Air balloon shrinks after submerging into liquid nitrogen

Main article: Thermodynamic temperature

The symbol used to represent temperature in equations is T with SI units of kelvins.
The speed of a gas particle is proportional to its absolute temperature. The volume of the balloon in the video shrinks when the trapped gas particles slow down with the addition of extremely cold nitrogen. The temperature of any physical system is related to the motions of the particles (molecules and atoms) which make up the [gas] system.^[10] In statistical mechanics, temperature is the measure of the average kinetic energy stored in a particle. The methods of storing this energy are dictated by the degrees of freedom of the particle itself (energy modes). Kinetic energy added (endothermic process) to gas particles by way of collisions produces linear, rotational, and vibrational motion as well.
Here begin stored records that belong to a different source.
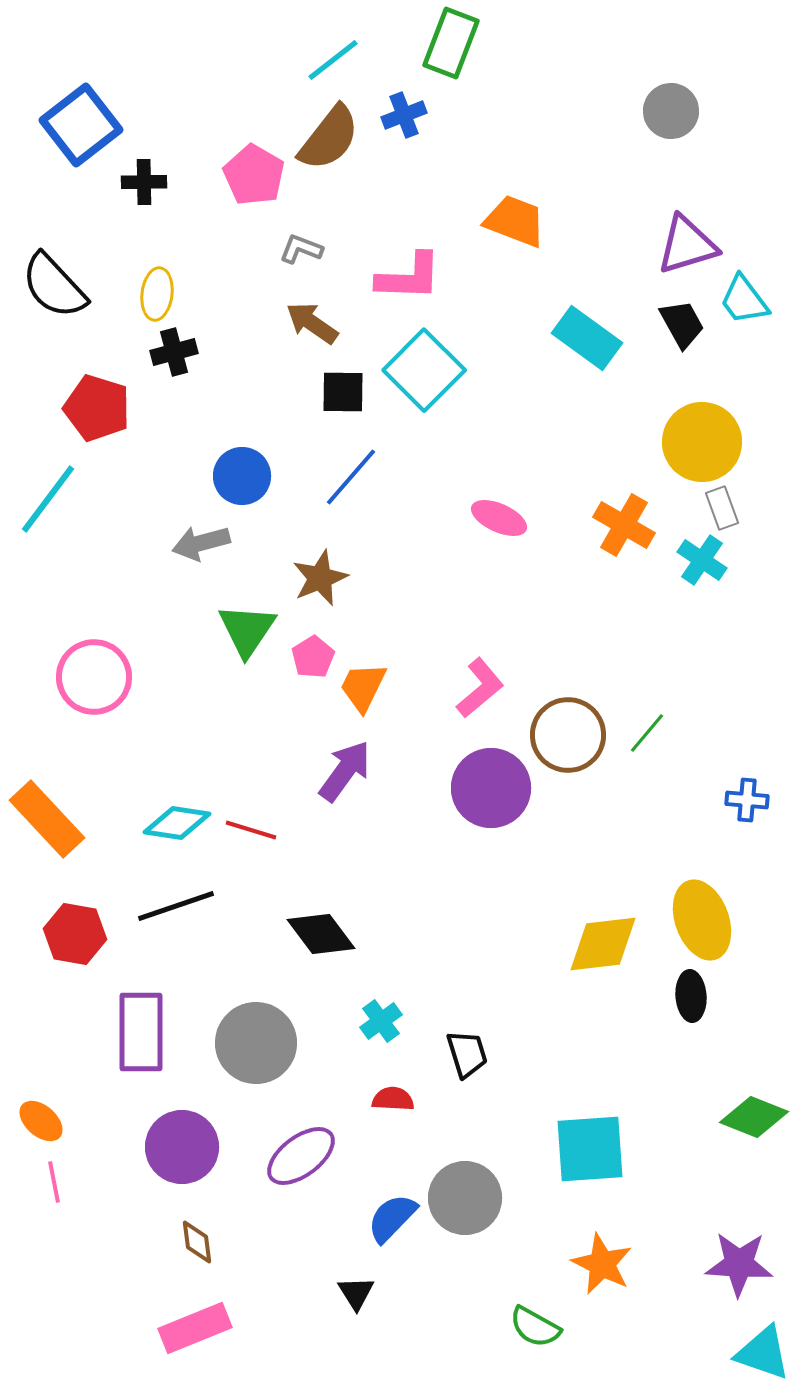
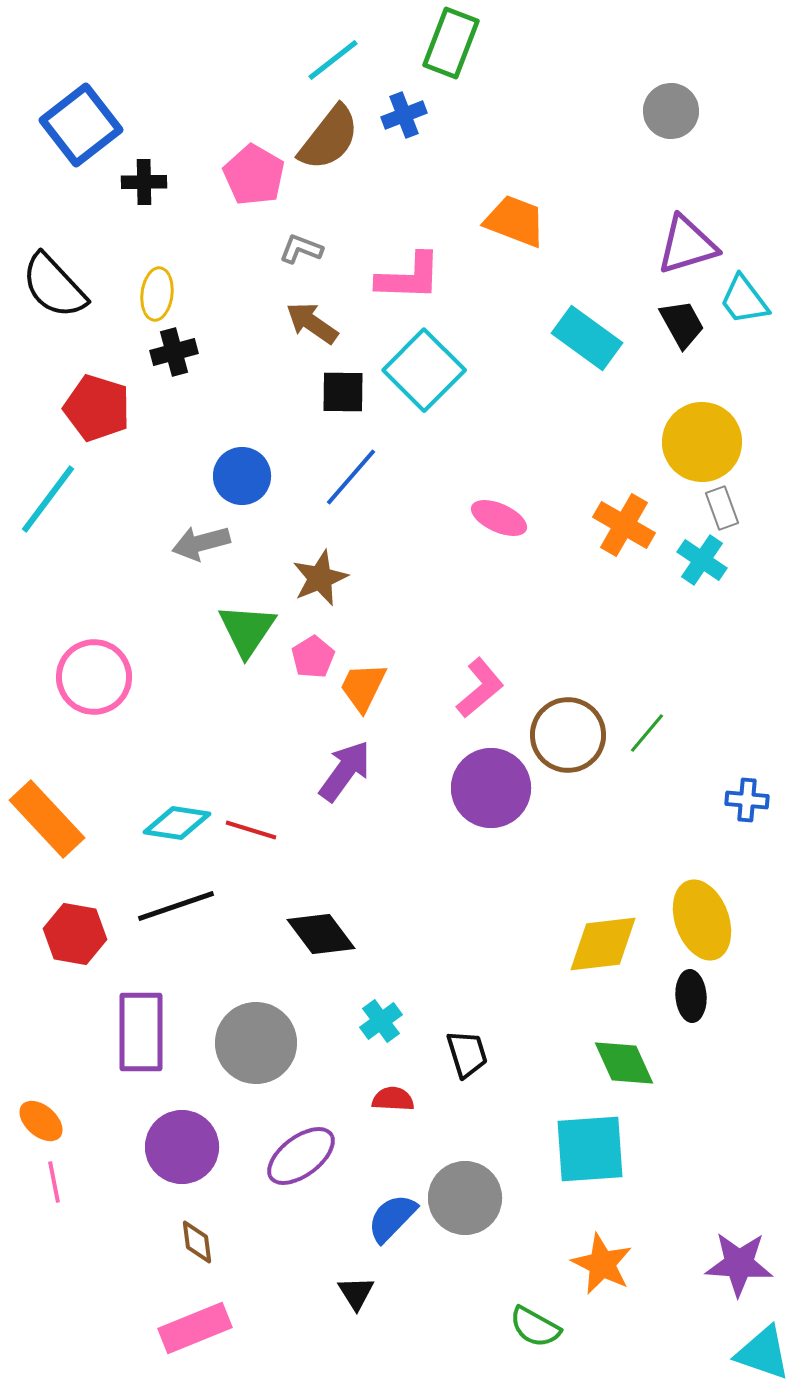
green diamond at (754, 1117): moved 130 px left, 54 px up; rotated 44 degrees clockwise
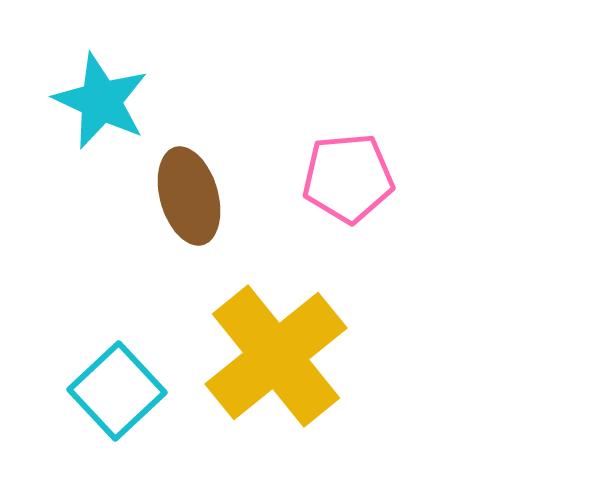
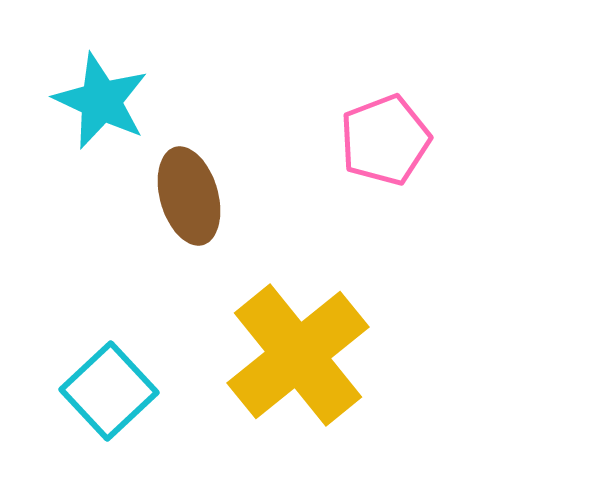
pink pentagon: moved 37 px right, 38 px up; rotated 16 degrees counterclockwise
yellow cross: moved 22 px right, 1 px up
cyan square: moved 8 px left
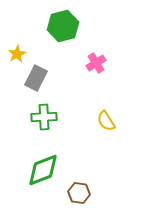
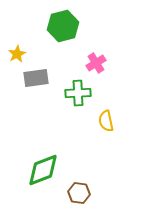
gray rectangle: rotated 55 degrees clockwise
green cross: moved 34 px right, 24 px up
yellow semicircle: rotated 20 degrees clockwise
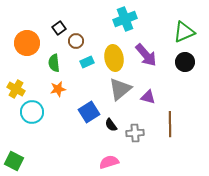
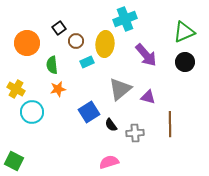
yellow ellipse: moved 9 px left, 14 px up; rotated 15 degrees clockwise
green semicircle: moved 2 px left, 2 px down
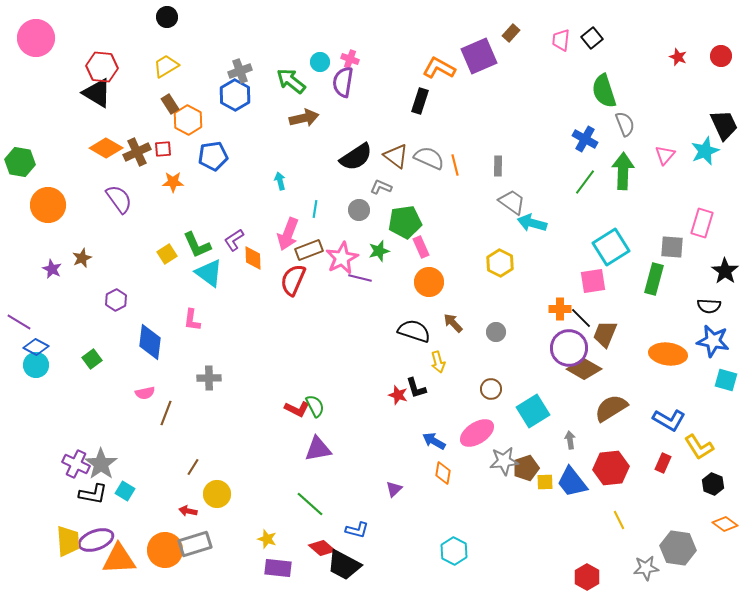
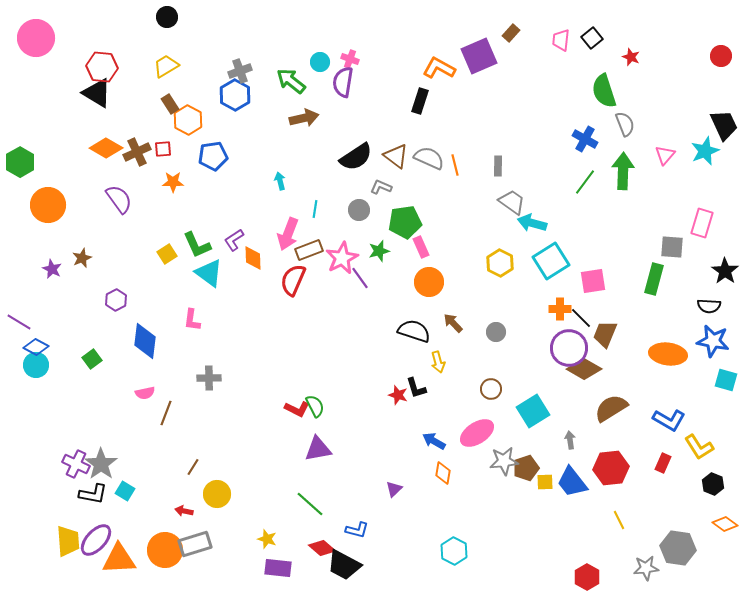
red star at (678, 57): moved 47 px left
green hexagon at (20, 162): rotated 20 degrees clockwise
cyan square at (611, 247): moved 60 px left, 14 px down
purple line at (360, 278): rotated 40 degrees clockwise
blue diamond at (150, 342): moved 5 px left, 1 px up
red arrow at (188, 511): moved 4 px left
purple ellipse at (96, 540): rotated 28 degrees counterclockwise
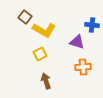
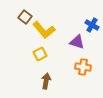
blue cross: rotated 24 degrees clockwise
yellow L-shape: rotated 20 degrees clockwise
orange cross: rotated 14 degrees clockwise
brown arrow: rotated 28 degrees clockwise
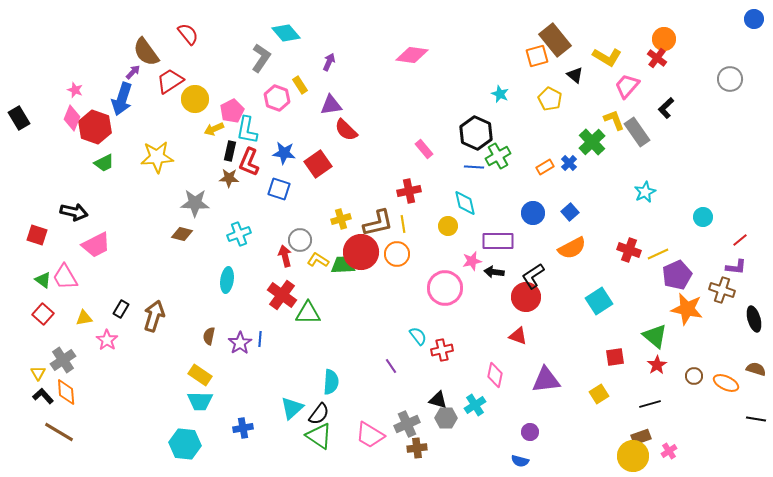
By contrast, a molecule in a solid can only increase its vibration modes with the addition of heat as the lattice crystal structure prevents both linear and rotational motions. These heated gas molecules have a greater speed range which constantly varies due to constant collisions with other particles. The speed range can be described by the Maxwell-Boltzmann distribution. Use of this distribution implies ideal gases near thermodynamic equilibrium for the system of particles being considered.